**WORK REQUEST**
Count the lines of the records below that contain the word "chart", and give only the number.

**SOURCE MATERIAL**
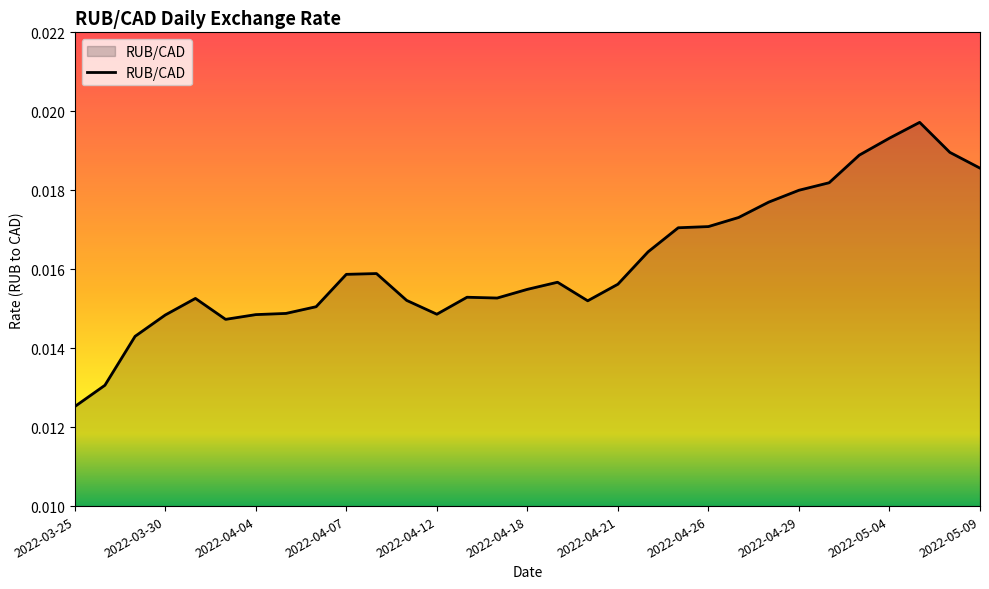

Is this an area chart (filled region under the line)?

Yes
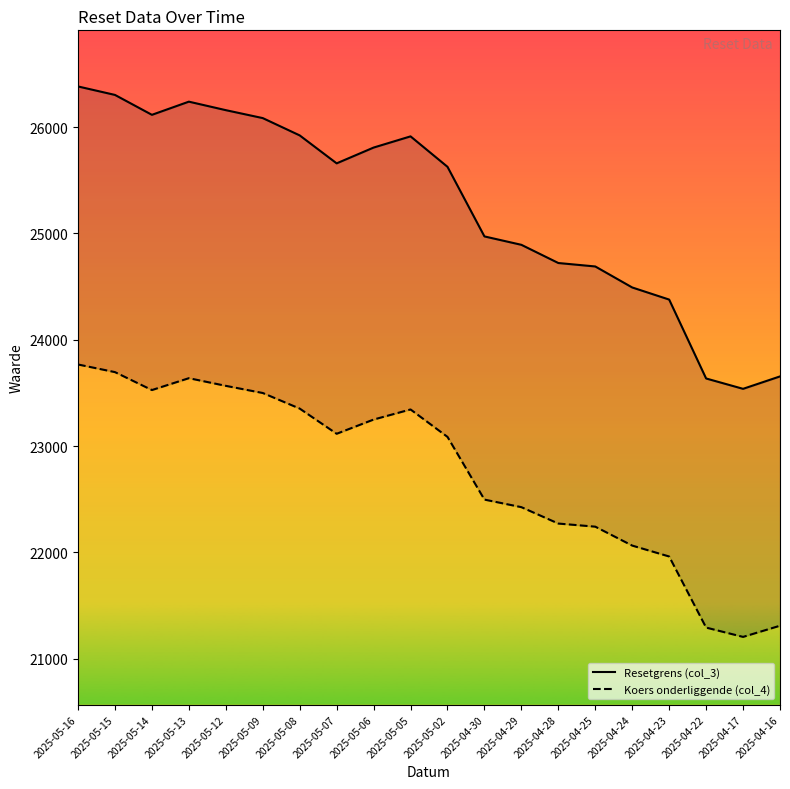

What position from the left is 2025-05-13?

4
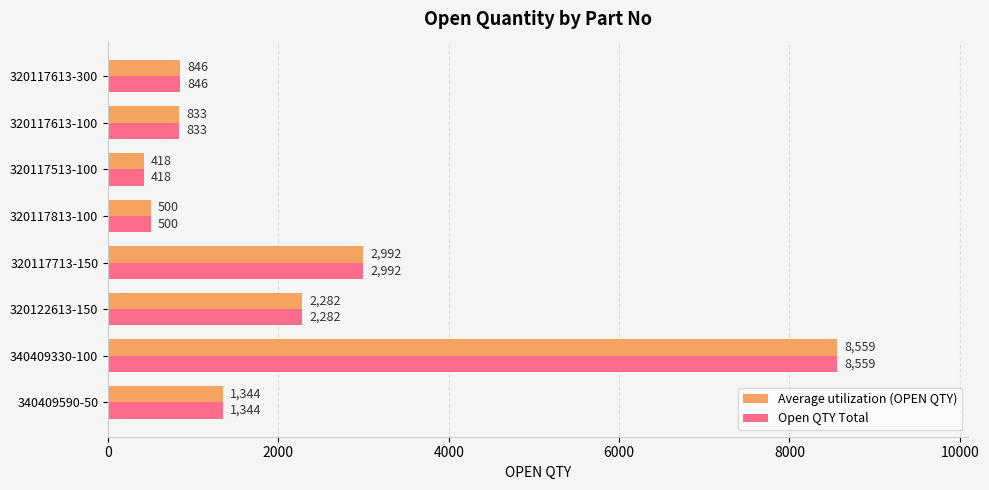

What is the difference between the Average utilization (OPEN QTY) values at 320117613-300 and 320117513-100?

428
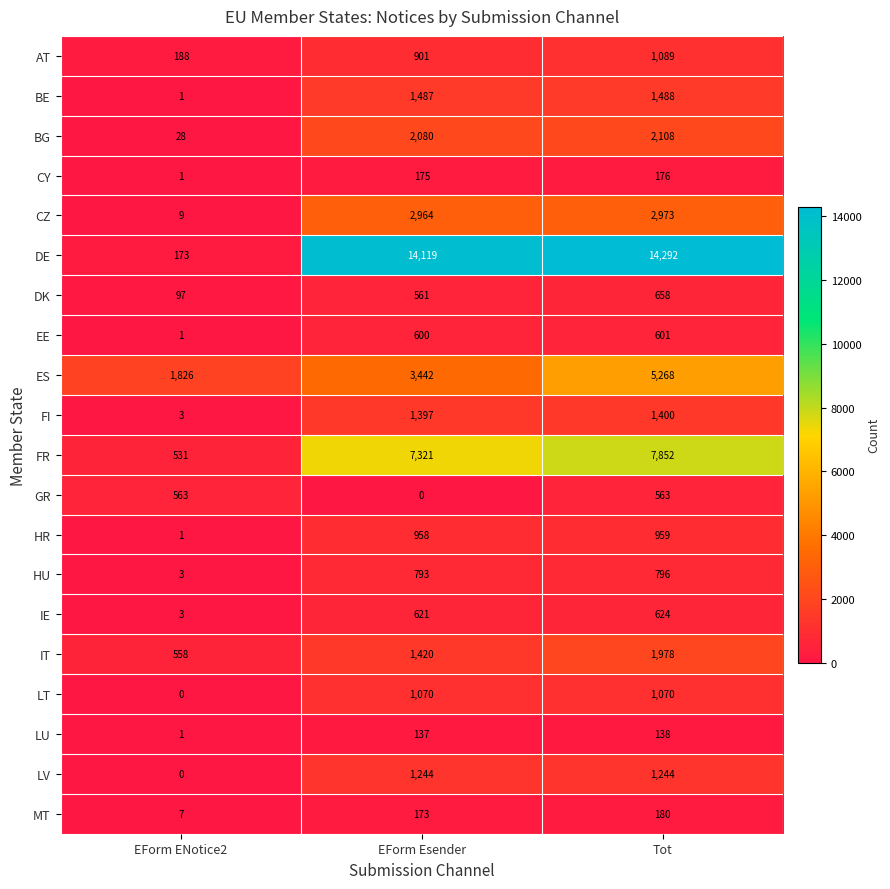

Which label corresponds to the largest value in the chart?

Tot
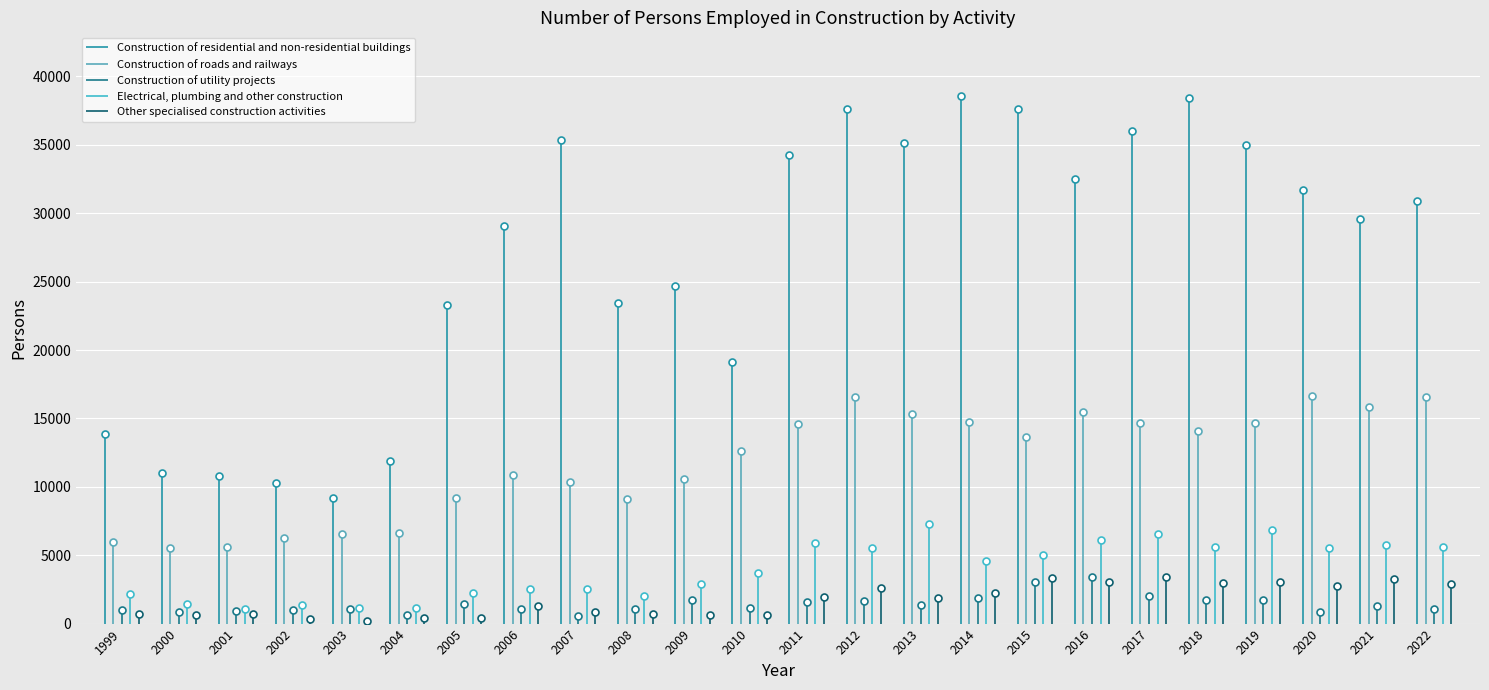

What is the greatest value displayed?

38595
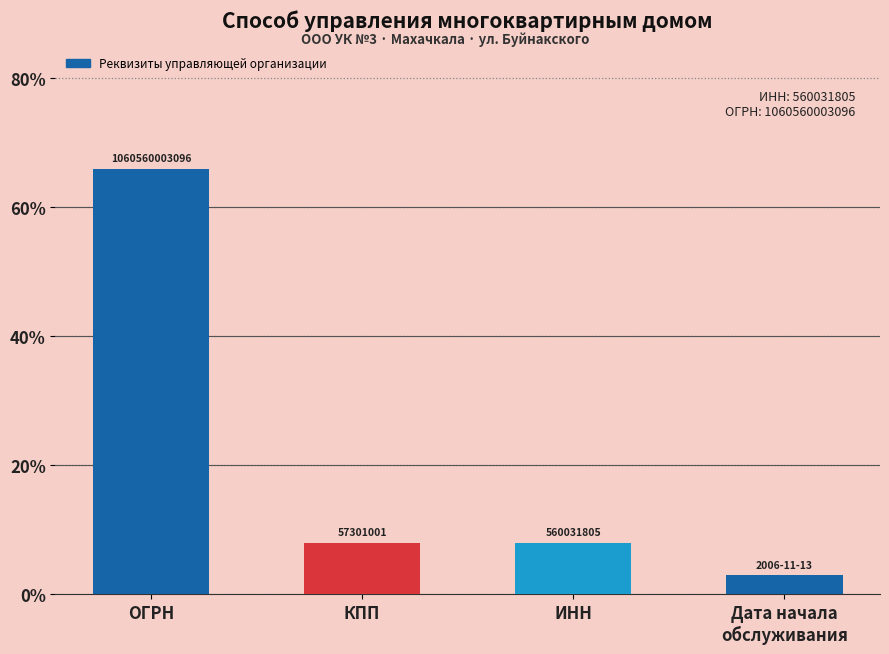

How many bars are there in total?

4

**SOLVED PROBLEM**
2